◆ **RECORDS PROVIDED**
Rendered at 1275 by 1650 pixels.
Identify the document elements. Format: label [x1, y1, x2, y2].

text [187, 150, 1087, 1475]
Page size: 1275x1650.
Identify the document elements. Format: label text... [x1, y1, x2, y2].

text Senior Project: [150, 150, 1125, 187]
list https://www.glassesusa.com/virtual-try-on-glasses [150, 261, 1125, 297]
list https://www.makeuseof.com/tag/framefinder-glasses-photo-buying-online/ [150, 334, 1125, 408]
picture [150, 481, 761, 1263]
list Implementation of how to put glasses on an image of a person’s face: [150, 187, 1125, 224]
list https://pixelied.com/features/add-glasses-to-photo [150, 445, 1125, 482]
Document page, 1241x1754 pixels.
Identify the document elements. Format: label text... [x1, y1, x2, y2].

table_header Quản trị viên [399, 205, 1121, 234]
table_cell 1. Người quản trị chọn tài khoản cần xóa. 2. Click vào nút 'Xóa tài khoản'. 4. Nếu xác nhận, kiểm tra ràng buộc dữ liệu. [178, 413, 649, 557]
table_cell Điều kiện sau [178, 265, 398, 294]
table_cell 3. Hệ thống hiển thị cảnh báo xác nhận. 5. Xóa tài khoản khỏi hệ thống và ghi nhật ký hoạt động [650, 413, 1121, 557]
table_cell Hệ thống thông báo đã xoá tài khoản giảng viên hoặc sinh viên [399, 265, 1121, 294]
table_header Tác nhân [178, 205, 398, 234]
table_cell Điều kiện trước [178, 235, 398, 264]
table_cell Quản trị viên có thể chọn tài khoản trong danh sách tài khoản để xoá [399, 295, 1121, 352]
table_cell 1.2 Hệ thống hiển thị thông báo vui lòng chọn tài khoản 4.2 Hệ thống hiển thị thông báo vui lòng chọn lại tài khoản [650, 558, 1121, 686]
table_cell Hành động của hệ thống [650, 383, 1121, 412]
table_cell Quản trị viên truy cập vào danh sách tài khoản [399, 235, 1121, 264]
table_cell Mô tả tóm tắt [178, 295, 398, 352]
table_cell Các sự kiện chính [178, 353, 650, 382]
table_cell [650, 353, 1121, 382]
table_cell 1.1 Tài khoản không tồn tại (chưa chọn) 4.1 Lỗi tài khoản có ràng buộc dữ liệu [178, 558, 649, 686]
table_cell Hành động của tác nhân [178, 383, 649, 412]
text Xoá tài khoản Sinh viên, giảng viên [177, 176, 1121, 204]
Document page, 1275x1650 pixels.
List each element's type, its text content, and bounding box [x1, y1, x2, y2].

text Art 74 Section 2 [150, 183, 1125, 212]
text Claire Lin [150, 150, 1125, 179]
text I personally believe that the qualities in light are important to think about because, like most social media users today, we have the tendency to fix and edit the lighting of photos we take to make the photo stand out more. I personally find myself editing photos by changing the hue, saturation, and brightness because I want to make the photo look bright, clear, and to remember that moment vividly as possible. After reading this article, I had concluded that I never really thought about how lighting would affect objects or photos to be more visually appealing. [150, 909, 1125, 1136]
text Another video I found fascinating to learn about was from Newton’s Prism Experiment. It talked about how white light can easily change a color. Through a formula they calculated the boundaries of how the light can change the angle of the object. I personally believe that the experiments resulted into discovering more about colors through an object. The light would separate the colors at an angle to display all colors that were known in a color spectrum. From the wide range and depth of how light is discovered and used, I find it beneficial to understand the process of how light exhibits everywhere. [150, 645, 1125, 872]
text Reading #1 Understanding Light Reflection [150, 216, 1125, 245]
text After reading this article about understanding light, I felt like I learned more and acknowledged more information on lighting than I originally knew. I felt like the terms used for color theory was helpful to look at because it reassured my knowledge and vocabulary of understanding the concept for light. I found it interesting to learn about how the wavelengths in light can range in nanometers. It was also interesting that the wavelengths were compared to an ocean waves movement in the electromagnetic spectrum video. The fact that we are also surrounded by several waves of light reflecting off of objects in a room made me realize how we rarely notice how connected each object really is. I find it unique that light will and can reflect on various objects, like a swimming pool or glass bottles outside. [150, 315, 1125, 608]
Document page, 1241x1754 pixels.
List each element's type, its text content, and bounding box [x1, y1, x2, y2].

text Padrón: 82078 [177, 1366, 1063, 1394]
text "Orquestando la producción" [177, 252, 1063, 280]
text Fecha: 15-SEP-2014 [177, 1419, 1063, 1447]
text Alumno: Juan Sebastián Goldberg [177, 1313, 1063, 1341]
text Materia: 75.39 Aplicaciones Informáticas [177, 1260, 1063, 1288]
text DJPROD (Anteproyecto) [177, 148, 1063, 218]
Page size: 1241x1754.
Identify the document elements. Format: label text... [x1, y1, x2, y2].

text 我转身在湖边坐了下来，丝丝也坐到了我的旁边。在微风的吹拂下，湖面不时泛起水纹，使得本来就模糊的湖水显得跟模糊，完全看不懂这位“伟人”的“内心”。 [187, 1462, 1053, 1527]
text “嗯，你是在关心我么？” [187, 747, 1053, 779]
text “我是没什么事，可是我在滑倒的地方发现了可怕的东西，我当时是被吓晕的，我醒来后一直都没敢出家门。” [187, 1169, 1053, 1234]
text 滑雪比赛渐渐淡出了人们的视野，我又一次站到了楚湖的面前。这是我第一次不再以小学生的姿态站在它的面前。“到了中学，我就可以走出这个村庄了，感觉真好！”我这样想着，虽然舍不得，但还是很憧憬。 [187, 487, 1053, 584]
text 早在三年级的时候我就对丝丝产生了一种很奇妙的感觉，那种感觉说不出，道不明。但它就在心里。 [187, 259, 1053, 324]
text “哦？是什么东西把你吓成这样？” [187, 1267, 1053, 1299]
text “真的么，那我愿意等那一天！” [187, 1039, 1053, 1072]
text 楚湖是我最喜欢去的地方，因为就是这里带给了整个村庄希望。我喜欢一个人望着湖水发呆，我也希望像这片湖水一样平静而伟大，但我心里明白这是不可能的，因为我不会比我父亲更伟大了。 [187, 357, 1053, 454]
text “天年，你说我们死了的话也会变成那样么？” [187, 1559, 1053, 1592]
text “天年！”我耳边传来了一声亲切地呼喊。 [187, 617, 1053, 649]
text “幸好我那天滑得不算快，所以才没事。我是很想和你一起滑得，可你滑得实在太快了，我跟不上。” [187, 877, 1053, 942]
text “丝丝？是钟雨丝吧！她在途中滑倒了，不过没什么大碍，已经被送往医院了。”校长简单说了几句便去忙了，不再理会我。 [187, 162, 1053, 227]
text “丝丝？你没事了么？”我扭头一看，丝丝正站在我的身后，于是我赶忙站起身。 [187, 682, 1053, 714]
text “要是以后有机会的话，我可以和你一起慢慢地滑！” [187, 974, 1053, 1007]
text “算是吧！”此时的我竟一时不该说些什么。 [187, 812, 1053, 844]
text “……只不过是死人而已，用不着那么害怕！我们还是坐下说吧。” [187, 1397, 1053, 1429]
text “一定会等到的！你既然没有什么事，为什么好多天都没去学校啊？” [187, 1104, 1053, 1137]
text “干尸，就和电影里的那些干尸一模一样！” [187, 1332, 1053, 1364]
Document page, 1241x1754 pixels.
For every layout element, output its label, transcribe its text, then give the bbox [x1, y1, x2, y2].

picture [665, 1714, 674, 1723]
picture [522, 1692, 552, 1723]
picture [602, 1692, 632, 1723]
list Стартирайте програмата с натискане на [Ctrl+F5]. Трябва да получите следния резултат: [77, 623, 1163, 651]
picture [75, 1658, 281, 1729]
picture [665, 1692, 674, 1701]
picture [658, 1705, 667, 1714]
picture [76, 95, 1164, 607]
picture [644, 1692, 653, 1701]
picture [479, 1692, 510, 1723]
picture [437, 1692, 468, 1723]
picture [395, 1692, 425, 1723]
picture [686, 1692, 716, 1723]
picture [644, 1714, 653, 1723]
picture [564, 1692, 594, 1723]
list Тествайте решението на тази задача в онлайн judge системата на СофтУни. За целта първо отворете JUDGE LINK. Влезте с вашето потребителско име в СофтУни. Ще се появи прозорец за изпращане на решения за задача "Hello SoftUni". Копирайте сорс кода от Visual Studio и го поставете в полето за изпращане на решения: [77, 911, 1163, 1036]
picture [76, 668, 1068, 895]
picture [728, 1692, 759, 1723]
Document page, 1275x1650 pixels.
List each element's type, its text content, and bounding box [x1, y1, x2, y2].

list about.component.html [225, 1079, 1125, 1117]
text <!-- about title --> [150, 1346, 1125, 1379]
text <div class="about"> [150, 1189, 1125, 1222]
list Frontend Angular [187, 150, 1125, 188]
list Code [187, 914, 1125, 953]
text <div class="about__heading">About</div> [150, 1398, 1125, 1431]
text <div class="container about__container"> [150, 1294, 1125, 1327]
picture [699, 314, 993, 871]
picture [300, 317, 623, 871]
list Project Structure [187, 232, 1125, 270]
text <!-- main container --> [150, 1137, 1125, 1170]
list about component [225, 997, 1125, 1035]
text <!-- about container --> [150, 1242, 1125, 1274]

◆ **TASK STATEMENT**
Whenever a line holds "believe", it counts; state the total for the records and add nothing.

◆ **EXERCISE ANSWER**
2